To do = In your copy, include every record exactly and no pictures.

:: Record set

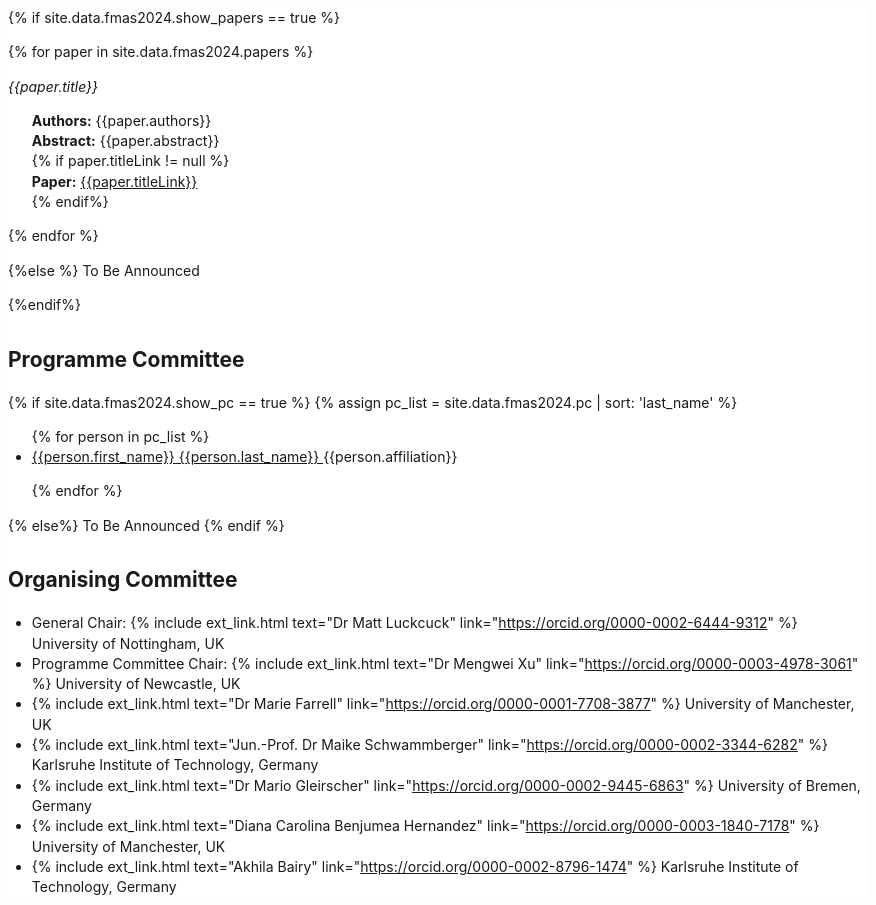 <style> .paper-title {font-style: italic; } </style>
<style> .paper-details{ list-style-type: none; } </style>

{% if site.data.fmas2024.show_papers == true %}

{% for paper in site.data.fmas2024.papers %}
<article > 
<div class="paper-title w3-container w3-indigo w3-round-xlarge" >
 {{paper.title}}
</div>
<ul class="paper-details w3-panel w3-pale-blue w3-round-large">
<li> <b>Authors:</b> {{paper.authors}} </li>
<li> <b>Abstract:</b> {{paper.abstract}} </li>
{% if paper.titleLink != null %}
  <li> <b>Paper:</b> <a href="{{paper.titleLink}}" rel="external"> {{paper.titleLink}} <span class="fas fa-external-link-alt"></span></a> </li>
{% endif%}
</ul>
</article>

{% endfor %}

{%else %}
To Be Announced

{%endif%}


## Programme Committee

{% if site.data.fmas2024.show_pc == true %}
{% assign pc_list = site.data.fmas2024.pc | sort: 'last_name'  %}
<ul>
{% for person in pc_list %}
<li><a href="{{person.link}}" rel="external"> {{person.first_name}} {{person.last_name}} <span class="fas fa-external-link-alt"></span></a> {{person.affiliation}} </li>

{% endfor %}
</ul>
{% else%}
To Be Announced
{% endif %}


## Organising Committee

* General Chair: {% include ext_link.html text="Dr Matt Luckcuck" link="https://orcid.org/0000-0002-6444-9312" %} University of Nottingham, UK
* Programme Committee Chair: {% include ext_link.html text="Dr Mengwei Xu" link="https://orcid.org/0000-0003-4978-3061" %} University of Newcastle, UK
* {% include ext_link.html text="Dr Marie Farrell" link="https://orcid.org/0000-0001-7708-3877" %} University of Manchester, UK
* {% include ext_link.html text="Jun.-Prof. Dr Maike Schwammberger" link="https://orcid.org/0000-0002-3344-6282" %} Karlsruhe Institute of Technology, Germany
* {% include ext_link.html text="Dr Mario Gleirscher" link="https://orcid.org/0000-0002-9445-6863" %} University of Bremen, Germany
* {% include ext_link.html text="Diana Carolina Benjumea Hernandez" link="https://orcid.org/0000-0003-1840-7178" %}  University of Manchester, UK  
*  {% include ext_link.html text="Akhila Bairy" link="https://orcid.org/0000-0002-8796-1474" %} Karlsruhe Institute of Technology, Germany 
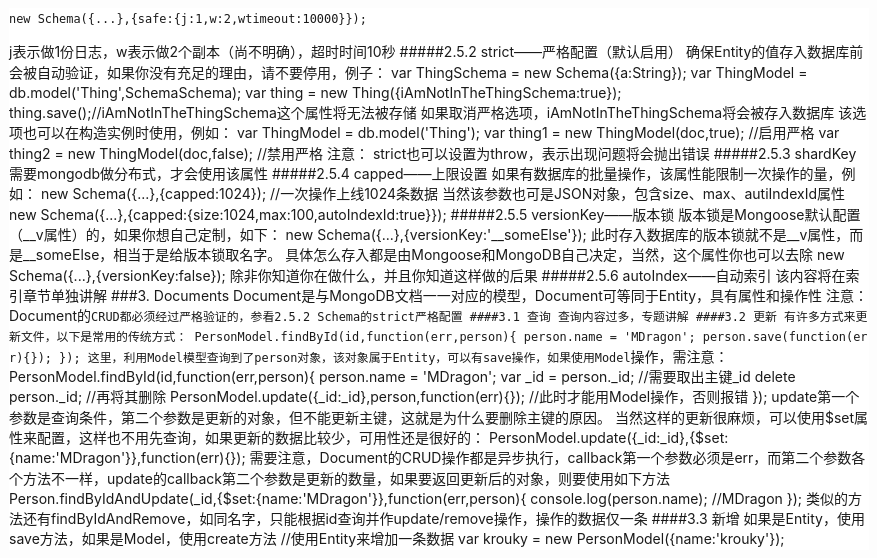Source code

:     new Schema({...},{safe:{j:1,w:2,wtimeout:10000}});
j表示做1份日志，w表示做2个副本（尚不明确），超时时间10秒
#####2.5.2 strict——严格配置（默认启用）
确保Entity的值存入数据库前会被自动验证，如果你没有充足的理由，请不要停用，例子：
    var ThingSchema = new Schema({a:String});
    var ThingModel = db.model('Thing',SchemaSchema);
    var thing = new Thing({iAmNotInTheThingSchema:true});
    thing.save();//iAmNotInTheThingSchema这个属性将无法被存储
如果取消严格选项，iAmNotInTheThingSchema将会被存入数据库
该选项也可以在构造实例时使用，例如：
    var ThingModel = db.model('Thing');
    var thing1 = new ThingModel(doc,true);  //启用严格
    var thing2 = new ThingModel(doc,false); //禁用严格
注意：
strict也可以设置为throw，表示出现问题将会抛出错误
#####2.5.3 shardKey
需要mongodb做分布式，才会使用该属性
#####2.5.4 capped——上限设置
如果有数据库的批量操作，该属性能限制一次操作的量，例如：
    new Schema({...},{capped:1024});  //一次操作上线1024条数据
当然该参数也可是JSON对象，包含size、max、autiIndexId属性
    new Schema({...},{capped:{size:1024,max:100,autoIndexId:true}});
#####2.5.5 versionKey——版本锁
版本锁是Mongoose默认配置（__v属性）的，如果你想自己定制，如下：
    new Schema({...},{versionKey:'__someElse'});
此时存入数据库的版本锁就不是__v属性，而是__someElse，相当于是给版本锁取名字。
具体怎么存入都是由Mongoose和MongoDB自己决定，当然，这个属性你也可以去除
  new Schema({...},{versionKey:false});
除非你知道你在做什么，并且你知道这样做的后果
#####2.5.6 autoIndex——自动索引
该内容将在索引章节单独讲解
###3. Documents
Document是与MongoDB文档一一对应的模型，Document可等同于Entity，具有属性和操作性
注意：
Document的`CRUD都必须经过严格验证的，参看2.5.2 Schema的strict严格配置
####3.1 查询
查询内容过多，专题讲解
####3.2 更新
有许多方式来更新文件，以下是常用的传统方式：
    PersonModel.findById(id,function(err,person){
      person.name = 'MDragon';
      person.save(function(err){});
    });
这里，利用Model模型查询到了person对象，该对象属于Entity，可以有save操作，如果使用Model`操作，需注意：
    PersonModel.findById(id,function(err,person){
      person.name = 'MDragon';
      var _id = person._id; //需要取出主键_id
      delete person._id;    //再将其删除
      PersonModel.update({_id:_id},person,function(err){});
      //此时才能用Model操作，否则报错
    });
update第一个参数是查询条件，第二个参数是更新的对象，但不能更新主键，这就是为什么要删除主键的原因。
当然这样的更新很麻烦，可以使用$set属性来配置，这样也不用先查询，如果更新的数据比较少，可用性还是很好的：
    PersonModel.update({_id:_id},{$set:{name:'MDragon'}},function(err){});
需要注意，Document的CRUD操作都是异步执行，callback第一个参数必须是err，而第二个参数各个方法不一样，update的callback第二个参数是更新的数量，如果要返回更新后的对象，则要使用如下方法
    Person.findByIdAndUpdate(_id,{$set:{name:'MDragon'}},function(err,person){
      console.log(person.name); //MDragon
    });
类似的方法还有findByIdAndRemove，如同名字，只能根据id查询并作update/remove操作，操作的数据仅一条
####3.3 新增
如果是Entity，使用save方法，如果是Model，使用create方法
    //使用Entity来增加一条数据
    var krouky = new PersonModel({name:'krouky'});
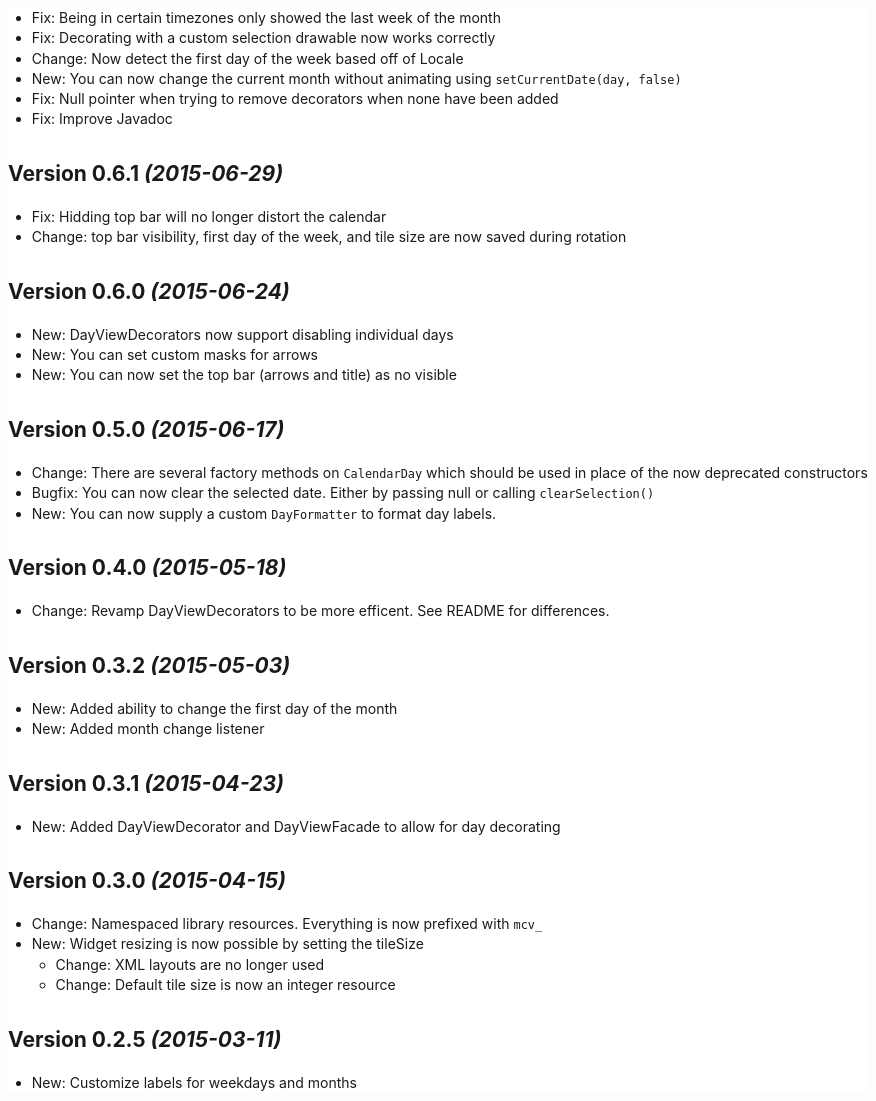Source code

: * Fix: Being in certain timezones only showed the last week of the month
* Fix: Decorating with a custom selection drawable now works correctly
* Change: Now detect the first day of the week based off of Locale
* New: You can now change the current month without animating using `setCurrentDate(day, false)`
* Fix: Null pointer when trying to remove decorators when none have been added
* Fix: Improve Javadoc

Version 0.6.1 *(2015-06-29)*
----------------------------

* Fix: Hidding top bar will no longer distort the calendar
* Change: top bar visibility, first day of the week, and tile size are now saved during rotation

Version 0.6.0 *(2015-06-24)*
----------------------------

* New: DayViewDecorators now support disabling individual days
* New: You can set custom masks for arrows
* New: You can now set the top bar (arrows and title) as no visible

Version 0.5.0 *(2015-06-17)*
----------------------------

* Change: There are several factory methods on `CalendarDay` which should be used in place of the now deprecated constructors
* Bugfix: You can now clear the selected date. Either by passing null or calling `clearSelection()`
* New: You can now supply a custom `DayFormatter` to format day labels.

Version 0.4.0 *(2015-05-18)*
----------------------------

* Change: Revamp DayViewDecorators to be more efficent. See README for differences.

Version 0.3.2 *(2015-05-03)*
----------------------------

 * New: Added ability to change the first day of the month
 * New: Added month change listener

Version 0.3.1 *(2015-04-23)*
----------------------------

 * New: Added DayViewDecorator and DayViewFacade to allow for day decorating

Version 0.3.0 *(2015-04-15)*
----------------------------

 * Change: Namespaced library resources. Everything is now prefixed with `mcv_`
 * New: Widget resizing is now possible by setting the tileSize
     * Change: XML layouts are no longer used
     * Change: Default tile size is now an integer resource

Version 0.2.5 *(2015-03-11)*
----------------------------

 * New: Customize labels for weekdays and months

::::

Task response =
 <style> .paper-title {font-style: italic; } </style>
<style> .paper-details{ list-style-type: none; } </style>

{% if site.data.fmas2024.show_papers == true %}

{% for paper in site.data.fmas2024.papers %}
<article > 
<div class="paper-title w3-container w3-indigo w3-round-xlarge" >
 {{paper.title}}
</div>
<ul class="paper-details w3-panel w3-pale-blue w3-round-large">
<li> <b>Authors:</b> {{paper.authors}} </li>
<li> <b>Abstract:</b> {{paper.abstract}} </li>
{% if paper.titleLink != null %}
  <li> <b>Paper:</b> <a href="{{paper.titleLink}}" rel="external"> {{paper.titleLink}} <span class="fas fa-external-link-alt"></span></a> </li>
{% endif%}
</ul>
</article>

{% endfor %}

{%else %}
To Be Announced

{%endif%}


## Programme Committee

{% if site.data.fmas2024.show_pc == true %}
{% assign pc_list = site.data.fmas2024.pc | sort: 'last_name'  %}
<ul>
{% for person in pc_list %}
<li><a href="{{person.link}}" rel="external"> {{person.first_name}} {{person.last_name}} <span class="fas fa-external-link-alt"></span></a> {{person.affiliation}} </li>

{% endfor %}
</ul>
{% else%}
To Be Announced
{% endif %}


## Organising Committee

* General Chair: {% include ext_link.html text="Dr Matt Luckcuck" link="https://orcid.org/0000-0002-6444-9312" %} University of Nottingham, UK
* Programme Committee Chair: {% include ext_link.html text="Dr Mengwei Xu" link="https://orcid.org/0000-0003-4978-3061" %} University of Newcastle, UK
* {% include ext_link.html text="Dr Marie Farrell" link="https://orcid.org/0000-0001-7708-3877" %} University of Manchester, UK
* {% include ext_link.html text="Jun.-Prof. Dr Maike Schwammberger" link="https://orcid.org/0000-0002-3344-6282" %} Karlsruhe Institute of Technology, Germany
* {% include ext_link.html text="Dr Mario Gleirscher" link="https://orcid.org/0000-0002-9445-6863" %} University of Bremen, Germany
* {% include ext_link.html text="Diana Carolina Benjumea Hernandez" link="https://orcid.org/0000-0003-1840-7178" %}  University of Manchester, UK  
*  {% include ext_link.html text="Akhila Bairy" link="https://orcid.org/0000-0002-8796-1474" %} Karlsruhe Institute of Technology, Germany 
Source code

:     new Schema({...},{safe:{j:1,w:2,wtimeout:10000}});
j表示做1份日志，w表示做2个副本（尚不明确），超时时间10秒
#####2.5.2 strict——严格配置（默认启用）
确保Entity的值存入数据库前会被自动验证，如果你没有充足的理由，请不要停用，例子：
    var ThingSchema = new Schema({a:String});
    var ThingModel = db.model('Thing',SchemaSchema);
    var thing = new Thing({iAmNotInTheThingSchema:true});
    thing.save();//iAmNotInTheThingSchema这个属性将无法被存储
如果取消严格选项，iAmNotInTheThingSchema将会被存入数据库
该选项也可以在构造实例时使用，例如：
    var ThingModel = db.model('Thing');
    var thing1 = new ThingModel(doc,true);  //启用严格
    var thing2 = new ThingModel(doc,false); //禁用严格
注意：
strict也可以设置为throw，表示出现问题将会抛出错误
#####2.5.3 shardKey
需要mongodb做分布式，才会使用该属性
#####2.5.4 capped——上限设置
如果有数据库的批量操作，该属性能限制一次操作的量，例如：
    new Schema({...},{capped:1024});  //一次操作上线1024条数据
当然该参数也可是JSON对象，包含size、max、autiIndexId属性
    new Schema({...},{capped:{size:1024,max:100,autoIndexId:true}});
#####2.5.5 versionKey——版本锁
版本锁是Mongoose默认配置（__v属性）的，如果你想自己定制，如下：
    new Schema({...},{versionKey:'__someElse'});
此时存入数据库的版本锁就不是__v属性，而是__someElse，相当于是给版本锁取名字。
具体怎么存入都是由Mongoose和MongoDB自己决定，当然，这个属性你也可以去除
  new Schema({...},{versionKey:false});
除非你知道你在做什么，并且你知道这样做的后果
#####2.5.6 autoIndex——自动索引
该内容将在索引章节单独讲解
###3. Documents
Document是与MongoDB文档一一对应的模型，Document可等同于Entity，具有属性和操作性
注意：
Document的`CRUD都必须经过严格验证的，参看2.5.2 Schema的strict严格配置
####3.1 查询
查询内容过多，专题讲解
####3.2 更新
有许多方式来更新文件，以下是常用的传统方式：
    PersonModel.findById(id,function(err,person){
      person.name = 'MDragon';
      person.save(function(err){});
    });
这里，利用Model模型查询到了person对象，该对象属于Entity，可以有save操作，如果使用Model`操作，需注意：
    PersonModel.findById(id,function(err,person){
      person.name = 'MDragon';
      var _id = person._id; //需要取出主键_id
      delete person._id;    //再将其删除
      PersonModel.update({_id:_id},person,function(err){});
      //此时才能用Model操作，否则报错
    });
update第一个参数是查询条件，第二个参数是更新的对象，但不能更新主键，这就是为什么要删除主键的原因。
当然这样的更新很麻烦，可以使用$set属性来配置，这样也不用先查询，如果更新的数据比较少，可用性还是很好的：
    PersonModel.update({_id:_id},{$set:{name:'MDragon'}},function(err){});
需要注意，Document的CRUD操作都是异步执行，callback第一个参数必须是err，而第二个参数各个方法不一样，update的callback第二个参数是更新的数量，如果要返回更新后的对象，则要使用如下方法
    Person.findByIdAndUpdate(_id,{$set:{name:'MDragon'}},function(err,person){
      console.log(person.name); //MDragon
    });
类似的方法还有findByIdAndRemove，如同名字，只能根据id查询并作update/remove操作，操作的数据仅一条
####3.3 新增
如果是Entity，使用save方法，如果是Model，使用create方法
    //使用Entity来增加一条数据
    var krouky = new PersonModel({name:'krouky'});
Source code

: * Fix: Being in certain timezones only showed the last week of the month
* Fix: Decorating with a custom selection drawable now works correctly
* Change: Now detect the first day of the week based off of Locale
* New: You can now change the current month without animating using `setCurrentDate(day, false)`
* Fix: Null pointer when trying to remove decorators when none have been added
* Fix: Improve Javadoc

Version 0.6.1 *(2015-06-29)*
----------------------------

* Fix: Hidding top bar will no longer distort the calendar
* Change: top bar visibility, first day of the week, and tile size are now saved during rotation

Version 0.6.0 *(2015-06-24)*
----------------------------

* New: DayViewDecorators now support disabling individual days
* New: You can set custom masks for arrows
* New: You can now set the top bar (arrows and title) as no visible

Version 0.5.0 *(2015-06-17)*
----------------------------

* Change: There are several factory methods on `CalendarDay` which should be used in place of the now deprecated constructors
* Bugfix: You can now clear the selected date. Either by passing null or calling `clearSelection()`
* New: You can now supply a custom `DayFormatter` to format day labels.

Version 0.4.0 *(2015-05-18)*
----------------------------

* Change: Revamp DayViewDecorators to be more efficent. See README for differences.

Version 0.3.2 *(2015-05-03)*
----------------------------

 * New: Added ability to change the first day of the month
 * New: Added month change listener

Version 0.3.1 *(2015-04-23)*
----------------------------

 * New: Added DayViewDecorator and DayViewFacade to allow for day decorating

Version 0.3.0 *(2015-04-15)*
----------------------------

 * Change: Namespaced library resources. Everything is now prefixed with `mcv_`
 * New: Widget resizing is now possible by setting the tileSize
     * Change: XML layouts are no longer used
     * Change: Default tile size is now an integer resource

Version 0.2.5 *(2015-03-11)*
----------------------------

 * New: Customize labels for weekdays and months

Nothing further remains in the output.